Data records
↓↓↓

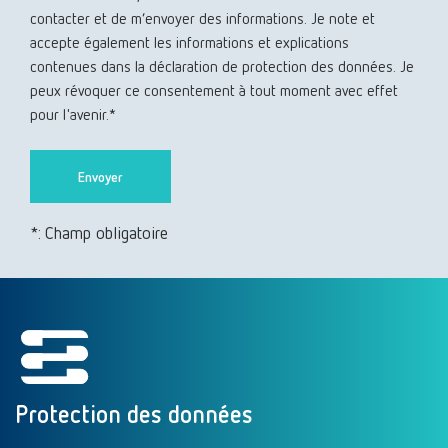
contacter et de m’envoyer des informations. Je note et
accepte également les informations et explications
contenues dans la déclaration de protection des données. Je
peux révoquer ce consentement à tout moment avec effet
pour l'avenir.*
*: Champ obligatoire
Protection des données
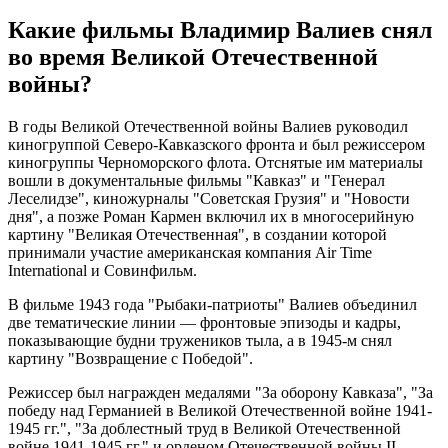
Какие фильмы Владимир Валиев снял
во время Великой Отечественной
войны?
В годы Великой Отечественной войны Валиев руководил
киногруппой Северо-Кавказского фронта и был режиссером
киногруппы Черноморского флота. Отснятые им материалы
вошли в документальные фильмы "Кавказ" и "Генерал
Леселидзе", киножурналы "Советская Грузия" и "Новости
дня", а позже Роман Кармен включил их в многосерийную
картину "Великая Отечественная", в создании которой
принимали участие американская компания Air Time
International и Совинфильм.
В фильме 1943 года "Рыбаки-патриоты" Валиев объединил
две тематические линии — фронтовые эпизоды и кадры,
показывающие будни тружеников тыла, а в 1945-м снял
картину "Возвращение с Победой".
Режиссер был награжден медалями "За оборону Кавказа", "За
победу над Германией в Великой Отечественной войне 1941-
1945 гг.", "За доблестный труд в Великой Отечественной
войне 1941-1945 гг." и орденом Отечественной войны II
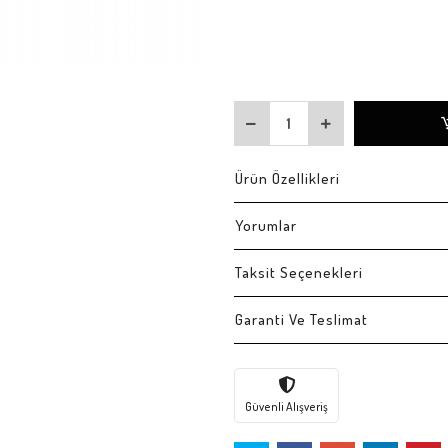
Ürün Özellikleri
Yorumlar
Taksit Seçenekleri
Garanti Ve Teslimat
Güvenli Alışveriş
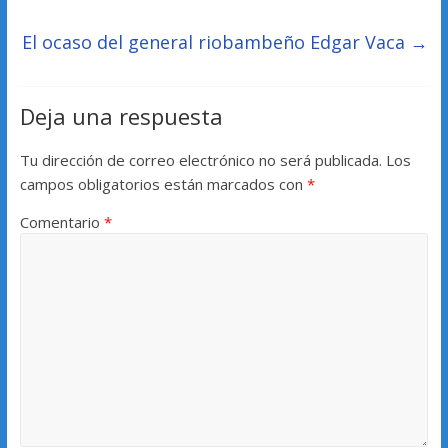
El ocaso del general riobambeño Edgar Vaca
→
Deja una respuesta
Tu dirección de correo electrónico no será publicada.
Los
campos obligatorios están marcados con
*
Comentario
*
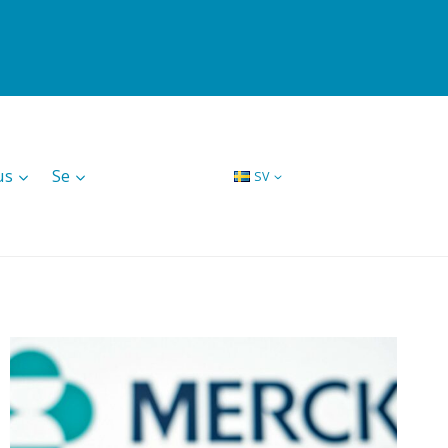
us
Se
SV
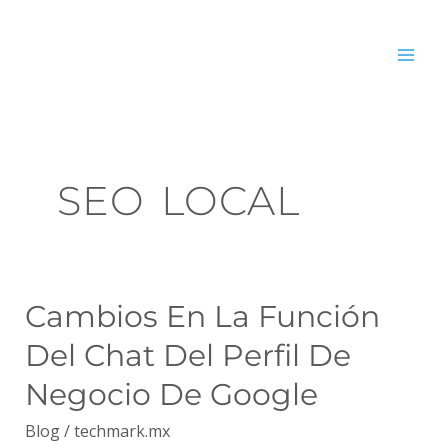
Ir
MA
al
ME
contenido
SEO LOCAL
Cambios
Cambios En La Función
en
Del Chat Del Perfil De
la
Función
Negocio De Google
del
Blog
/
techmark.mx
Chat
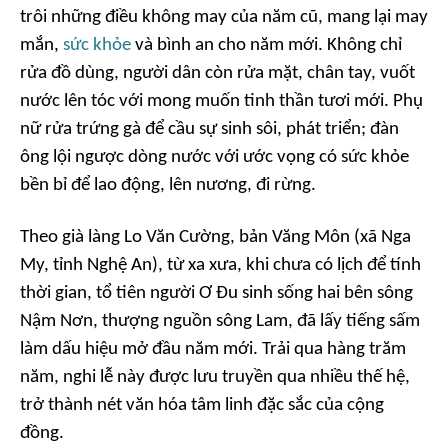
trôi những điều không may của năm cũ, mang lại may
mắn,
sức khỏe
và bình an cho năm mới. Không chỉ
rửa đồ dùng, người dân còn rửa mặt, chân tay, vuốt
nước lên tóc với mong muốn tinh thần tươi mới. Phụ
nữ rửa trứng gà để cầu sự sinh sôi, phát triển; đàn
ông lội ngược dòng nước với ước vọng có sức khỏe
bền bỉ để lao động, lên nương, đi rừng.
Theo già làng Lo Văn Cường, bản Văng Môn (xã Nga
My, tỉnh Nghệ An), từ xa xưa, khi chưa có lịch để tính
thời gian, tổ tiên người Ơ Đu sinh sống hai bên sông
Nậm Nơn, thượng nguồn sông Lam, đã lấy tiếng sấm
làm dấu hiệu mở đầu năm mới. Trải qua hàng trăm
năm, nghi lễ này được lưu truyền qua nhiều thế hệ,
trở thành nét văn hóa tâm linh đặc sắc của cộng
đồng.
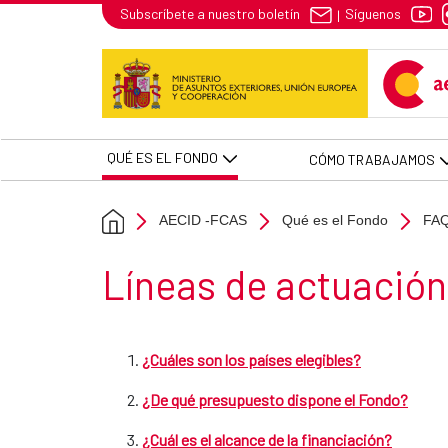
Líneas de actuación del Fondo -
Síguenos
Subscríbete a nuestro boletín
|
Skip to Main Content
QUÉ ES EL FONDO
CÓMO TRABAJAMOS
AECID -FCAS
Qué es el Fondo
FA
Section title
Líneas de actuación de
¿Cuáles son los países elegibles?
¿De qué presupuesto dispone el Fondo?
¿Cuál es el alcance de la financiación?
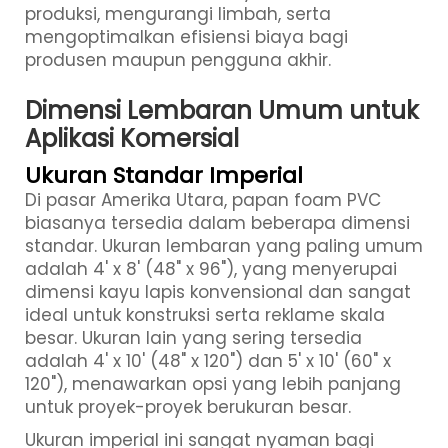
produksi, mengurangi limbah, serta
mengoptimalkan efisiensi biaya bagi
produsen maupun pengguna akhir.
Dimensi Lembaran Umum untuk
Aplikasi Komersial
Ukuran Standar Imperial
Di pasar Amerika Utara, papan foam PVC
biasanya tersedia dalam beberapa dimensi
standar. Ukuran lembaran yang paling umum
adalah 4' x 8' (48" x 96"), yang menyerupai
dimensi kayu lapis konvensional dan sangat
ideal untuk konstruksi serta reklame skala
besar. Ukuran lain yang sering tersedia
adalah 4' x 10' (48" x 120") dan 5' x 10' (60" x
120"), menawarkan opsi yang lebih panjang
untuk proyek-proyek berukuran besar.
Ukuran imperial ini sangat nyaman bagi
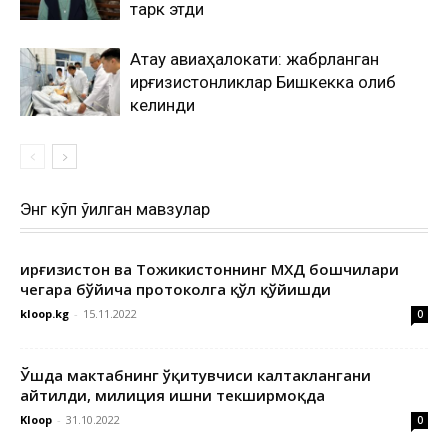
тарк этди
Ақтау авиаҳалокати: жабрланган
қирғизистонликлар Бишкекка олиб
келинди
Энг кўп ўқилган мавзулар
Қирғизистон ва Тожикистоннинг МХДҚ бошчилари
чегара бўйича протоколга қўл қўйишди
kloop.kg
-
15.11.2022
0
Ўшда мактабнинг ўқитувчиси калтаклангани
айтилди, милиция ишни текширмоқда
Kloop
-
31.10.2022
0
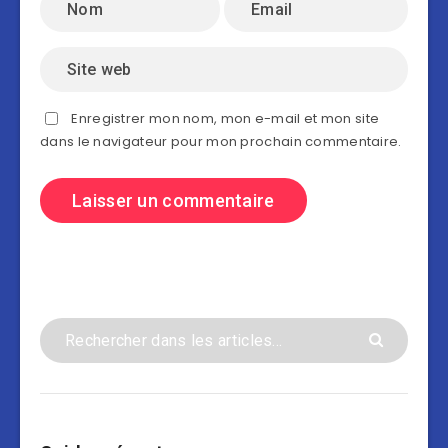
Enregistrer mon nom, mon e-mail et mon site
dans le navigateur pour mon prochain commentaire.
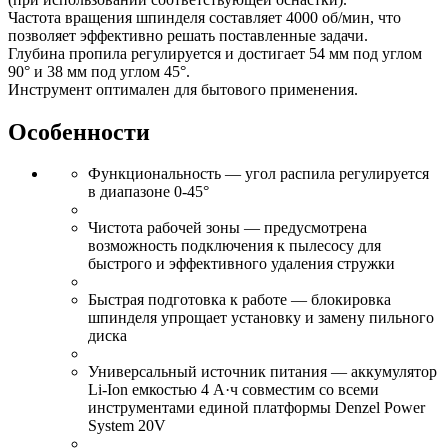
Частота вращения шпинделя составляет 4000 об/мин, что
позволяет эффективно решать поставленные задачи.
Глубина пропила регулируется и достигает 54 мм под углом
90° и 38 мм под углом 45°.
Инструмент оптимален для бытового применения.
Особенности
Функциональность — угол распила регулируется
в диапазоне 0-45°
Чистота рабочей зоны — предусмотрена
возможность подключения к пылесосу для
быстрого и эффективного удаления стружки
Быстрая подготовка к работе — блокировка
шпинделя упрощает установку и замену пильного
диска
Универсальный источник питания — аккумулятор
Li-Ion емкостью 4 А·ч совместим со всеми
инструментами единой платформы Denzel Power
System 20V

↑↑↑

▶ THE TASK: Only the lines from the top of the data through the line with "Garanti Ve Teslimat" should be quoted, exactly and with both ends kept; skip the pictures.

▶ ANSWER SECTION:
contacter et de m’envoyer des informations. Je note et
accepte également les informations et explications
contenues dans la déclaration de protection des données. Je
peux révoquer ce consentement à tout moment avec effet
pour l'avenir.*
*: Champ obligatoire
Protection des données
Какие фильмы Владимир Валиев снял
во время Великой Отечественной
войны?
В годы Великой Отечественной войны Валиев руководил
киногруппой Северо-Кавказского фронта и был режиссером
киногруппы Черноморского флота. Отснятые им материалы
вошли в документальные фильмы "Кавказ" и "Генерал
Леселидзе", киножурналы "Советская Грузия" и "Новости
дня", а позже Роман Кармен включил их в многосерийную
картину "Великая Отечественная", в создании которой
принимали участие американская компания Air Time
International и Совинфильм.
В фильме 1943 года "Рыбаки-патриоты" Валиев объединил
две тематические линии — фронтовые эпизоды и кадры,
показывающие будни тружеников тыла, а в 1945-м снял
картину "Возвращение с Победой".
Режиссер был награжден медалями "За оборону Кавказа", "За
победу над Германией в Великой Отечественной войне 1941-
1945 гг.", "За доблестный труд в Великой Отечественной
войне 1941-1945 гг." и орденом Отечественной войны II
Ürün Özellikleri
Yorumlar
Taksit Seçenekleri
Garanti Ve Teslimat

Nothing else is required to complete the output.